Smoke billows from a seven-story building after a small private plane crashed into the building in Austin, Texas, on Thursday, Feb. 18, 2010. (AP Photo/Austin American-Statesman, Jay Janner/)UPDATED:
AUSTIN, Texas (AP) — A software engineer furious with the Internal Revenue Service launched a suicide attack on the agency Thursday by crashing his small plane into an office building containing nearly 200 IRS employees, setting off a raging fire that sent workers fleeing for their lives.
At least one person in the building was missing.
The FBI tentatively identified the pilot as Joseph Stack. A federal law official said investigators were looking at a long anti-government screed and farewell note that he apparently posted on the Web earlier in the day as an explanation for what he was about to do.
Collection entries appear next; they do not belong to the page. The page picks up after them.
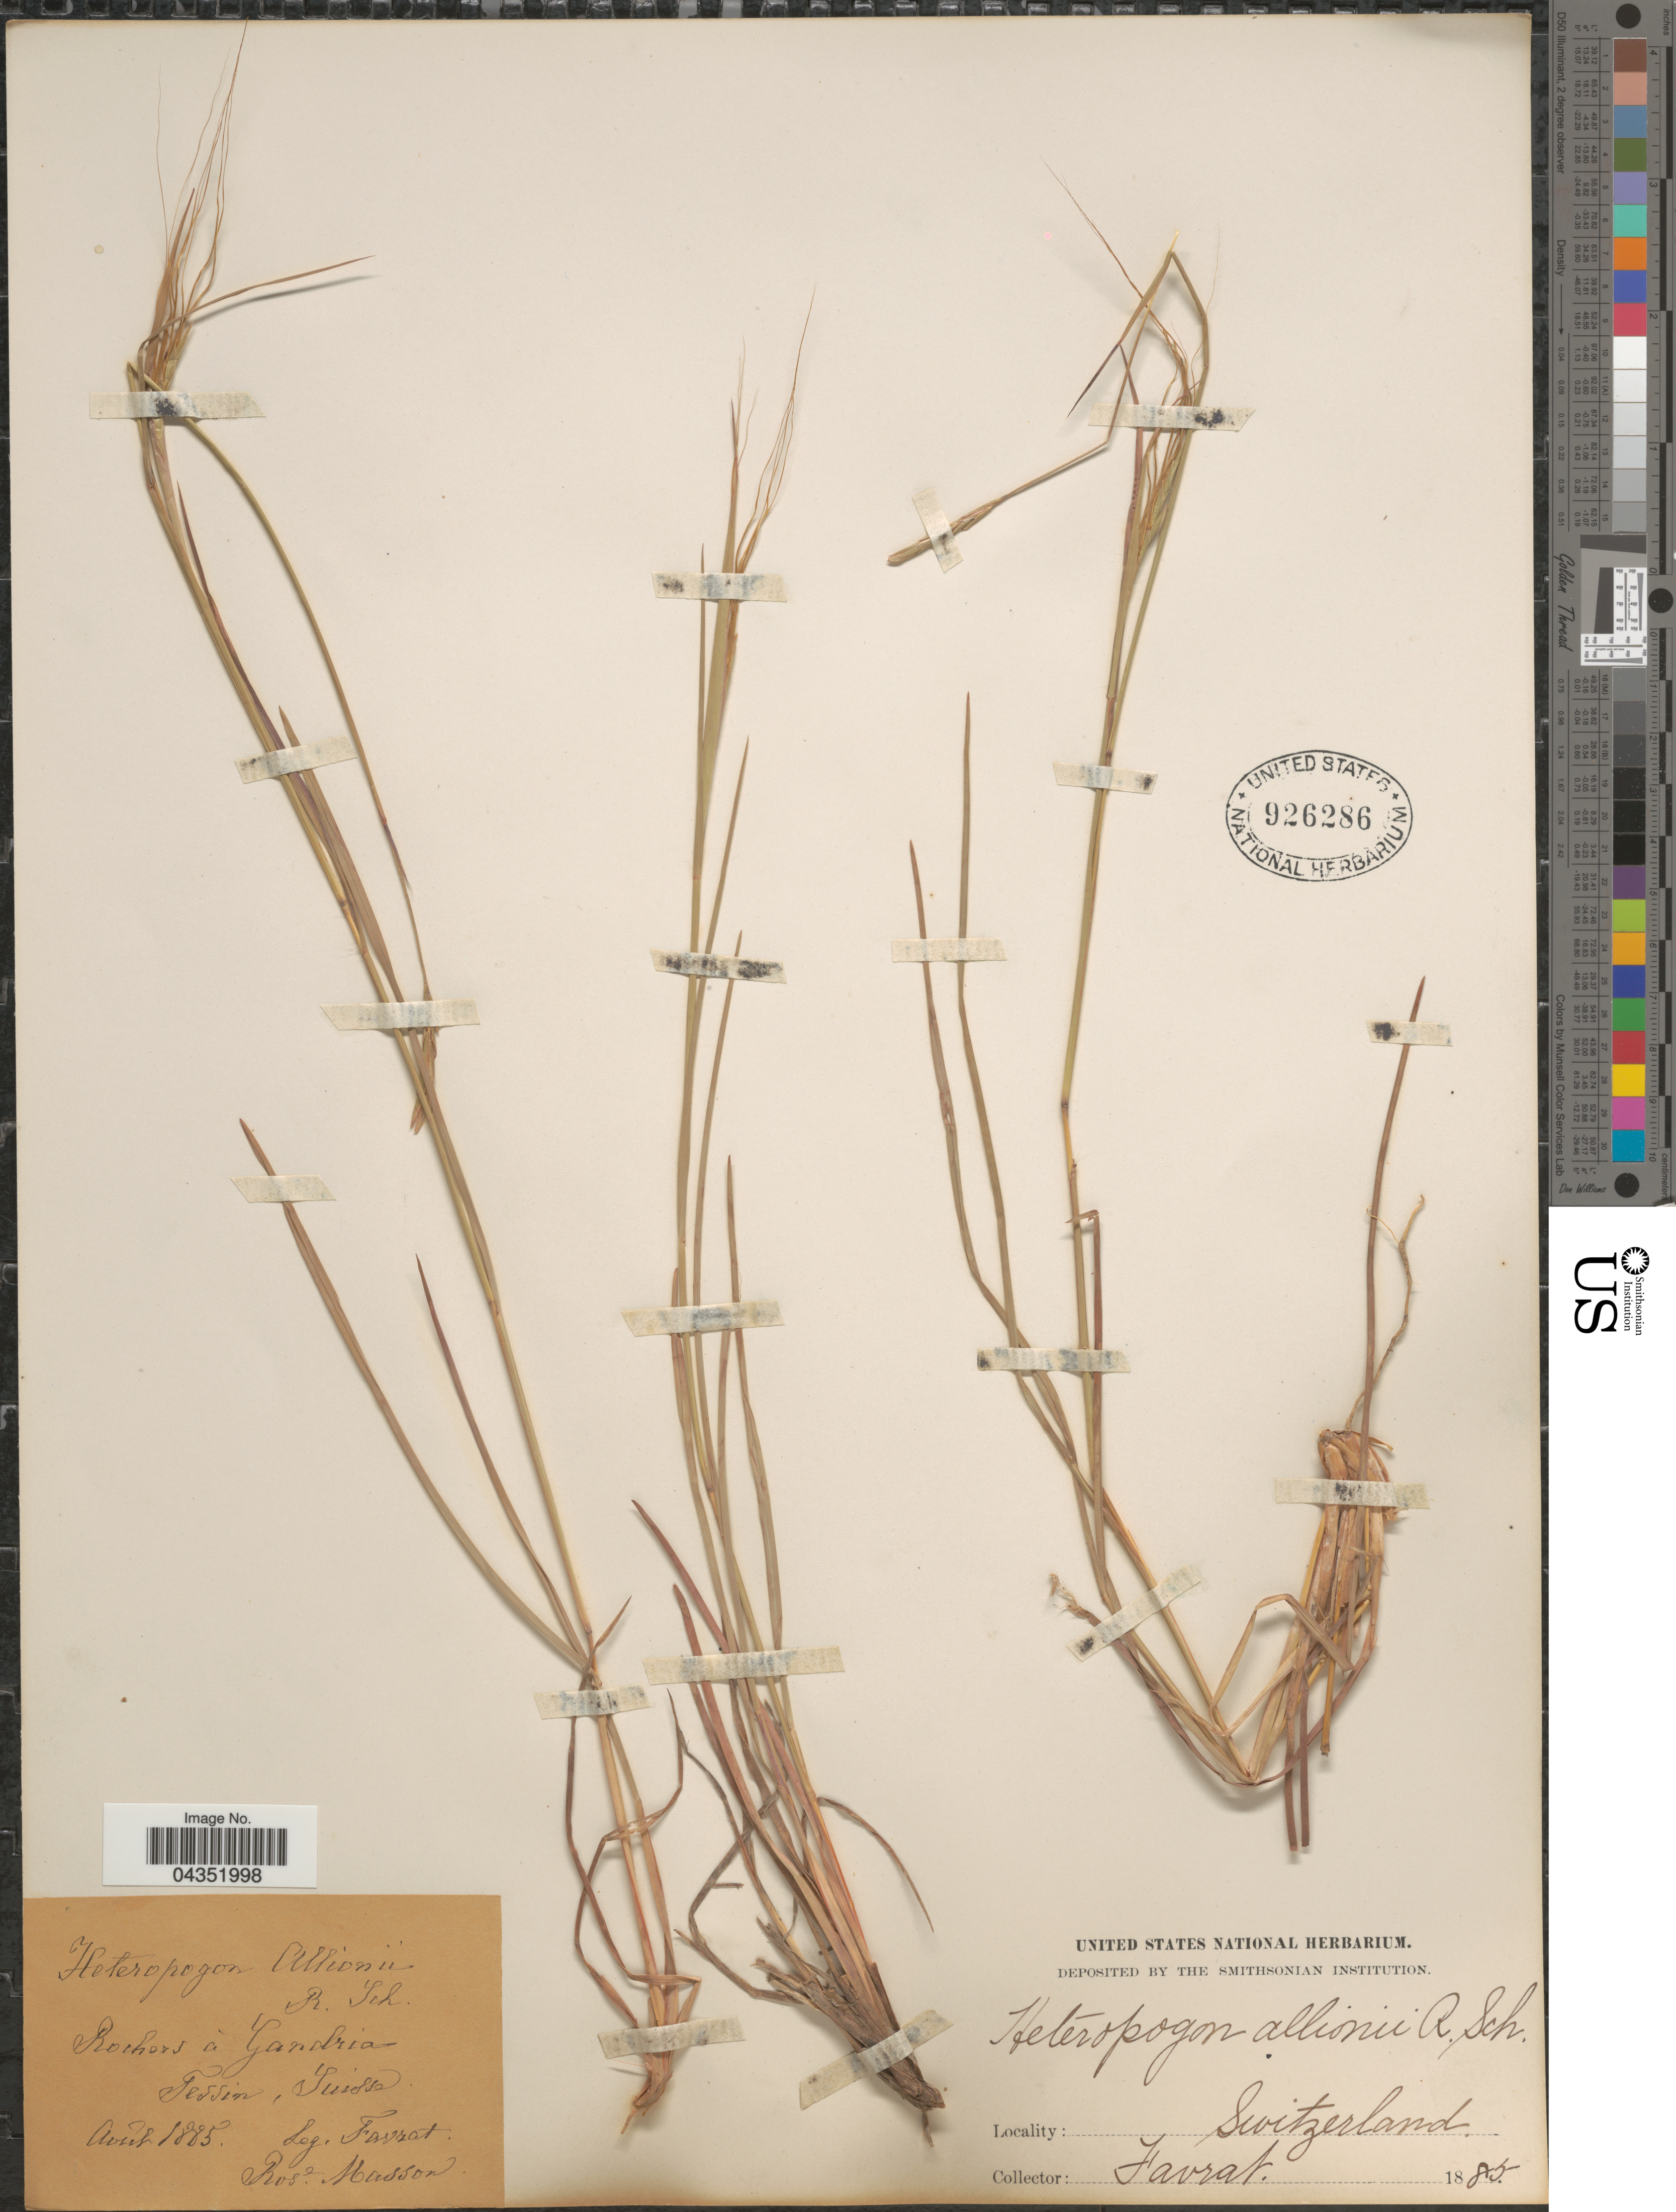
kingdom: Plantae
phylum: Tracheophyta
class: Liliopsida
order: Poales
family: Poaceae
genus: Heteropogon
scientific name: Heteropogon contortus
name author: (L.) P. Beauv. ex Roem. & Schult.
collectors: L. Favrat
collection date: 1885-08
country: Switzerland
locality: Rochers à Gandria-Tessin, Suisse.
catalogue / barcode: US 926286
In it, the author cited run-ins he had with the IRS and ranted about the tax agency, government bailouts and corporate America’s “thugs and plunderers.”
“I have had all I can stand,” he wrote in the note, dated Thursday, adding: “I choose not to keep looking over my shoulder at ‘big brother’ while he strips my carcass.”
Stack, 53, also apparently set fire to his house about six miles from the crash site before embarking on the suicide flight, said two law enforcement officials, who like other authorities spoke on condition of anonymity because the investigation was still going on.
The pilot took off in a single-engine Piper Cherokee from an airport in Georgetown, about 30 miles from Austin, without filing a flight plan. He flew low over the Austin skyline before plowing into the side of the hulking, seven-story, black-glass building just before 10 a.m. with a thunderous explosion that instantly stirred memories of Sept. 11.
Flames shot from the building, windows exploded, a huge pillar of black smoke rose over the city, and terrified workers rushed to get out.
The Pentagon scrambled two F-16 fighter jets from Houston to patrol the skies over the burning building before it became clear that it was the act of a lone pilot, and President Barack Obama was briefed on the crash.
“It felt like a bomb blew off,” said Peggy Walker, an IRS revenue officer who was sitting at her desk. “The ceiling caved in and windows blew in. We got up and ran.”
Stack was presumed dead, and police said they had not recovered his body. Thirteen people were treated after the crash and two remained in critical condition Thursday evening, authorities said. About 190 IRS employees work in the building.
Gerry Cullen was eating breakfast at a restaurant across the street when the plane struck the building and “vanished in a fireball.”
Matt Farney, who was in the parking lot of a nearby Home Depot, said he saw a low-flying plane near some apartments and the office building just before it crashed.